TRECHO DO DOCUMENTO =>
Segundo as recuperandas, aproximadamente R$ 650 milhões foram investidos diretamente na implantação da rede óptica, datacenter, centros operacionais e infraestrutura de telecomunicações. A empresa sustenta que o projeto contribuiu para elevar o Piauí aos primeiros lugares nacionais em indicadores de conectividade entre 2022 e 2024.

A partir de 2023, com a posse do governador Rafael Fonteles, a relação entre a concessionária e o Governo do Piauí sofreu uma mudança abrupta e o conflito escalou rapidamente.

Segundo a concessionária, apesar de o contrato ter sido integralmente executado e a rede ter permanecido plenamente operacional durante toda a execução da concessão, o Estado passou a promover retenções massivas das contraprestações mensais previstas contratualmente, comprometendo severamente o fluxo financeiro da operação, tudo arquitetado para tomada da empresa pelo Estado sem pagamento dos investimentos.

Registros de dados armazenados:
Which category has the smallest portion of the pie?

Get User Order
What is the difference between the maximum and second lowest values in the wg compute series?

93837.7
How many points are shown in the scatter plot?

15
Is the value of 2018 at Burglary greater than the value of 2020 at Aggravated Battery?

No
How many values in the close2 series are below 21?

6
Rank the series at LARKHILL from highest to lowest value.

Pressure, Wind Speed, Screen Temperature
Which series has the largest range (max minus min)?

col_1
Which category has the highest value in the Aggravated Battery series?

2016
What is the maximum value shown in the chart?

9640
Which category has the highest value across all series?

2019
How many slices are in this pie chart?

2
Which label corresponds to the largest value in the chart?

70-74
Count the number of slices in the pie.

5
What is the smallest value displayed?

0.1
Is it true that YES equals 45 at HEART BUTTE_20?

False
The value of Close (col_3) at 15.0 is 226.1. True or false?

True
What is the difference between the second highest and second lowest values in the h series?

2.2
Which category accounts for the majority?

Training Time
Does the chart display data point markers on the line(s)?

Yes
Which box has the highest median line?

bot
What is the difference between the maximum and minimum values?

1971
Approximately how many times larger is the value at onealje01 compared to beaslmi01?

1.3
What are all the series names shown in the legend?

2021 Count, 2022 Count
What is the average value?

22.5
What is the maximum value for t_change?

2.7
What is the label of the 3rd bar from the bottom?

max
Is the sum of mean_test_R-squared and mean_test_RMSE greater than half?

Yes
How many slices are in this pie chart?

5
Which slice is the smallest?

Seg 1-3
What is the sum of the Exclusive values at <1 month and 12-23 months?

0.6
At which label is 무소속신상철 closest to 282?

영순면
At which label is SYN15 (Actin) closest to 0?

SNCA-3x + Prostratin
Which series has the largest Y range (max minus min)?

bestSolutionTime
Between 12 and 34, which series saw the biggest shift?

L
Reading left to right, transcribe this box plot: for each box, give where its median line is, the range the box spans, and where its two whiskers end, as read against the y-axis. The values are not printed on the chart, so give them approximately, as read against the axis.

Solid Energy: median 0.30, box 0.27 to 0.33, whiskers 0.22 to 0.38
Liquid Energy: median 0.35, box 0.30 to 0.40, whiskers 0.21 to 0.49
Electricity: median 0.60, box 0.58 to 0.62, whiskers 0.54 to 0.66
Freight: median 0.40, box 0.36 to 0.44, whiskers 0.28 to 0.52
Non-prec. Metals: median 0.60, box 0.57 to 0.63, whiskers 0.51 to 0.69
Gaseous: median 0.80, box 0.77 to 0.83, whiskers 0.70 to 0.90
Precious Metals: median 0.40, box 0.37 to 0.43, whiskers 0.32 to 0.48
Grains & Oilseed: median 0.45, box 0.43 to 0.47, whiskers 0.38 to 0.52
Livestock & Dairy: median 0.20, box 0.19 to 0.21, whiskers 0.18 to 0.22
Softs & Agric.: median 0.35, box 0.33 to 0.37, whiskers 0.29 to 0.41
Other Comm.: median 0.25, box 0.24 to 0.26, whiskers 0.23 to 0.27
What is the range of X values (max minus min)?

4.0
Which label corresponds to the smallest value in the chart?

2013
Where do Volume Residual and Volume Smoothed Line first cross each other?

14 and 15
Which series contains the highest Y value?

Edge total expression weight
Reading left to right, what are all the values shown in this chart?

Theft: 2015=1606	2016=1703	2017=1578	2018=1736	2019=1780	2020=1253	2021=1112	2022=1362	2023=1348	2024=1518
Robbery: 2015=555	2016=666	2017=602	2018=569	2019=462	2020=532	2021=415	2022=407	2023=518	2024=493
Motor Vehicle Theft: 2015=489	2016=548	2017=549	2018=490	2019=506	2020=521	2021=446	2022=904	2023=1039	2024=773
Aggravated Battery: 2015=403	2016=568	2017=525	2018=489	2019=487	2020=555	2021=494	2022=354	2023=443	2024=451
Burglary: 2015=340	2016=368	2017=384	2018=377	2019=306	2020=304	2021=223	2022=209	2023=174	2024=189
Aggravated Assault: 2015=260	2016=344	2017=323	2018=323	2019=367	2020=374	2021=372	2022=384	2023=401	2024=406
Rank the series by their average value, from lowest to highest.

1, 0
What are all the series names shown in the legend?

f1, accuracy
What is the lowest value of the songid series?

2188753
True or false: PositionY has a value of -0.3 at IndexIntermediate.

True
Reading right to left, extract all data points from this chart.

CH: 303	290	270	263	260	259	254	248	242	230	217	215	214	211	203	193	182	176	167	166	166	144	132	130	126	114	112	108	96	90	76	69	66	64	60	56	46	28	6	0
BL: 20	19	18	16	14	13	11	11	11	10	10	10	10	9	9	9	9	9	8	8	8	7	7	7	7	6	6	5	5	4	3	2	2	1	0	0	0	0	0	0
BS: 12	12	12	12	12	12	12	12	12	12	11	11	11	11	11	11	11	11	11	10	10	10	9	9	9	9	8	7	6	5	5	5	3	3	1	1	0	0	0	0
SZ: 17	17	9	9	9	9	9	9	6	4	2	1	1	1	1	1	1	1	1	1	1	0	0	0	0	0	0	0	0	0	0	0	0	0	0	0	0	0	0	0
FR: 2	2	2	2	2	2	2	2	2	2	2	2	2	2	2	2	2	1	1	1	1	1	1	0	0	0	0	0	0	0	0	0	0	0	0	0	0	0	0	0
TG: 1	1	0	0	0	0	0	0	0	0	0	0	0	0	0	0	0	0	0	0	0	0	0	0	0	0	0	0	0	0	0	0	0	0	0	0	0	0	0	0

O QUE FAZER =>
Substitua "conflito" por "impasse" e reescreva o trecho sobre a concessão no Piauí de "A partir de" a "conflito escalou rapidamente.". Baseie-se somente no trecho para responder.

RESPOSTA DA TAREFA =>
A partir de 2023, com a posse do governador Rafael Fonteles, a relação entre a concessionária e o Governo do Piauí sofreu uma mudança abrupta e o impasse escalou rapidamente.